◆ **Parts of the exercise**
1. List every policy heading in the Czech Republic recommendations below under which individual measures are grouped.
2. Please answer these questions from the Czech Republic recommendations below:
(a) To which kinds of taxation should the high level of taxation on labour be shifted?
(b) Whose broad participation in the envisaged funded pension scheme should be ensured?
(c) Which body should endorse the recommendations, and on which dates?
3. In one to three sentences, explain why the Czech Republic recommendations below call for adopting and implementing the Public Servants Act.

◆ **Document text**
------------------------------------------------------------
Recommendations proposed for the Czech Republic for the period 2012-2013:
Budgetary measures:
- ensure planned progress towards the timely correction of the excessive deficit;
- ensure an adequate structural adjustment effort to make sufficient progress towards the medium-term objective, including meeting the expenditure benchmark. In this context, avoid across-the-board cuts, safeguard growth-enhancing expenditure and step up efforts to improve the efficiency of public spending;
- exploit the available space for increases in taxes least detrimental to growth;
- shift the high level of taxation on labour to housing and environmental taxation;
- reduce the discrepancies in the tax treatment of employees and the self-employed;
- take measures to improve tax collection, reduce tax evasion and improve tax compliance, including by implementing the Single Collection Point for all taxes.
Pension system:
- introduce further changes to the public pension scheme to ensure their long-term sustainability;
- reconsider plans to allow an earlier exit from the labour market;
- ensure broad participation of younger workers in the envisaged funded scheme to improve adequacy of pensions.
Employment:
- take additional measures to significantly increase the availability of affordable and quality pre-school childcare facilities;
- strengthen public employment services by increasing the quality and effectiveness of training, job search assistance and individualised services, including of outsourced services.
Public administration:
- adopt and implement as a matter of urgency the Public Servants Act to promote stability and effectiveness of the public administration to avoid irregularities;
- ensure adequate implementation of the new Public Procurement Act;
- address the issue of anonymous share holding;
- ensure correct implementation of EU Funds and step up the fight against corruption.
Education:
- adopt the necessary legislation to establish a transparent and clearly defined system for quality evaluation of higher education and research institutions;
- ensure that the funding is sustainable and linked to the outcome of the quality assessment;
- establish an improvement-oriented evaluation framework in compulsory education.
These recommendations should be endorsed by the European Council on 28-29 June and formally adopted by the Council in July 2012.
------------------------------------------------------------
◆ **Information shown**
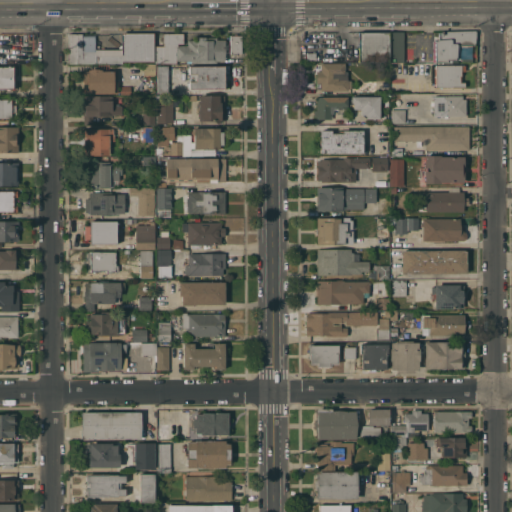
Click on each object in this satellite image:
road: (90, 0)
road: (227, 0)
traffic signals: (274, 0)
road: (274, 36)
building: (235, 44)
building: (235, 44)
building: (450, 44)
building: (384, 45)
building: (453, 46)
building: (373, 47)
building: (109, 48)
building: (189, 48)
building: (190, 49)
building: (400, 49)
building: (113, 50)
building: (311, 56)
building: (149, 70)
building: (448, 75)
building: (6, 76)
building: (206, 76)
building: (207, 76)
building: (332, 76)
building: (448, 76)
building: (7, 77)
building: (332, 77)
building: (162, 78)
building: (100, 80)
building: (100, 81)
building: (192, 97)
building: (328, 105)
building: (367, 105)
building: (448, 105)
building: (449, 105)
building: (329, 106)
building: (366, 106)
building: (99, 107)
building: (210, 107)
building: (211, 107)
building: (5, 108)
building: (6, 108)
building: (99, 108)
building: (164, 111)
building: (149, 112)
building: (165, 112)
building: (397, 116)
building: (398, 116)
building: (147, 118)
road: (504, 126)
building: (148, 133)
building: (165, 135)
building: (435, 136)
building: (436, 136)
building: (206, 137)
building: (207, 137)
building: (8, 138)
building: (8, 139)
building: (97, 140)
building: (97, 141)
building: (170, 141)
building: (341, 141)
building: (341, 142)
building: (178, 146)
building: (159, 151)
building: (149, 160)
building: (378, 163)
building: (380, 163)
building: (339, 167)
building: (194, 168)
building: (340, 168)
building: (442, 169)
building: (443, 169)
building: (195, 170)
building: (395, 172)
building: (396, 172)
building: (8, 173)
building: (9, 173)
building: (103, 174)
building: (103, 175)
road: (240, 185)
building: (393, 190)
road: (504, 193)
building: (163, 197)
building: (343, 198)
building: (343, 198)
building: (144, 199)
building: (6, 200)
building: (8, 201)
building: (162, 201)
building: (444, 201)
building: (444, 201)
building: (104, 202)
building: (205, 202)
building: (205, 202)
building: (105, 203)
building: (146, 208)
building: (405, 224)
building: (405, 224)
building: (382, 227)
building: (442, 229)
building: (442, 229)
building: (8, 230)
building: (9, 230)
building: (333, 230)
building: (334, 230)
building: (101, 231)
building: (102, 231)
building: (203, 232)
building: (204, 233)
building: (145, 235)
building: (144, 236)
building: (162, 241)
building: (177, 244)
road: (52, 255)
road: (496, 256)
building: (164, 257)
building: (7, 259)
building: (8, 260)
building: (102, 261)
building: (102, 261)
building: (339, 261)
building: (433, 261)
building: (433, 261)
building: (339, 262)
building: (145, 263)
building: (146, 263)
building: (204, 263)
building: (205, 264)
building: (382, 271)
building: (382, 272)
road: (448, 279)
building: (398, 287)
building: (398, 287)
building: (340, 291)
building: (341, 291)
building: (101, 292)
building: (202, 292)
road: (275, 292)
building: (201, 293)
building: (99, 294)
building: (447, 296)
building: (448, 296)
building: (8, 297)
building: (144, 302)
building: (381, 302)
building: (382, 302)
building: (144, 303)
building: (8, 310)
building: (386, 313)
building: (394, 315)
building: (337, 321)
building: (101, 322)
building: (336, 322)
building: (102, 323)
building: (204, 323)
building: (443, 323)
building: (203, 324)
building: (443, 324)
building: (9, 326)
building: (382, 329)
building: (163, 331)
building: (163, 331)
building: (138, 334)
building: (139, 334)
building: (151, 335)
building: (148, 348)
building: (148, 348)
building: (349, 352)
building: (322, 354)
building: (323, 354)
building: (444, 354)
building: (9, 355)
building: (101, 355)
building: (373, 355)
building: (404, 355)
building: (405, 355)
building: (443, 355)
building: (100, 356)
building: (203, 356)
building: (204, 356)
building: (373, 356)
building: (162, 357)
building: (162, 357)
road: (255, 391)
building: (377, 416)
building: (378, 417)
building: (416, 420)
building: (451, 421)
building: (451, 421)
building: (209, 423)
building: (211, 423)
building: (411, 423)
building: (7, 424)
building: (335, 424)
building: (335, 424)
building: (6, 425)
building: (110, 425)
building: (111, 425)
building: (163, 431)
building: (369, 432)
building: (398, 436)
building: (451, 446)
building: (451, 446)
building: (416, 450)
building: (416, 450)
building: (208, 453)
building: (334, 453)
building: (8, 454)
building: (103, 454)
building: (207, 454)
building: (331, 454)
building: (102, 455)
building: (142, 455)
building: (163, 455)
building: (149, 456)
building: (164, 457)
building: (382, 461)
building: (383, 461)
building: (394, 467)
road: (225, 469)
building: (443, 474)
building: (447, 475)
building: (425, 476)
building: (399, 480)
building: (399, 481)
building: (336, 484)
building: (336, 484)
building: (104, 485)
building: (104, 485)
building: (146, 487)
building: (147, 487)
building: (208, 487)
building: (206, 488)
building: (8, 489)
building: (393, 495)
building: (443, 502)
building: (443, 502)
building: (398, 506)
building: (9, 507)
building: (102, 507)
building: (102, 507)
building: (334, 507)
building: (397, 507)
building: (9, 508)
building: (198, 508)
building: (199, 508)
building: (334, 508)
------------------------------------------------------------
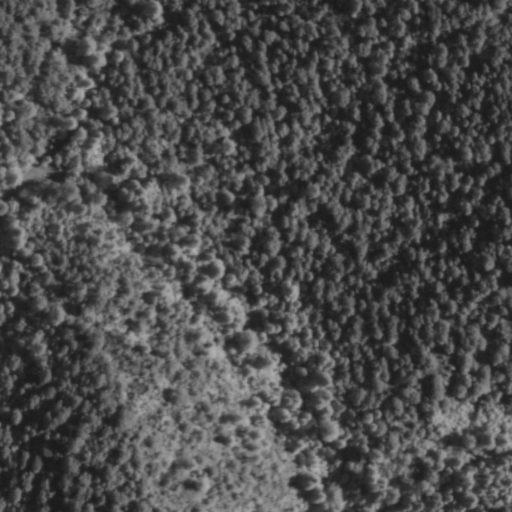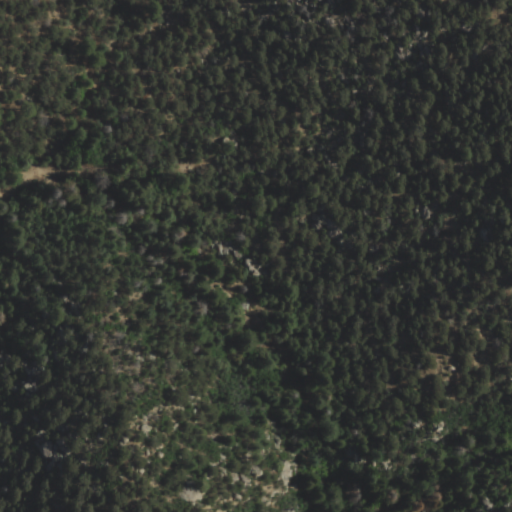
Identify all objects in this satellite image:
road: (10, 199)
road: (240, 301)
------------------------------------------------------------
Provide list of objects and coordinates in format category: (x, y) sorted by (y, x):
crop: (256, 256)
------------------------------------------------------------
◆ **Response list**
1.
Budgetary measures
Pension system
Employment
Public administration
Education

2.
(a) Housing and environmental taxation.
(b) Younger workers.
(c) The European Council, on 28-29 June.

3. The act should be adopted and implemented urgently to promote the stability and effectiveness of the public administration. The stated aim is to avoid irregularities.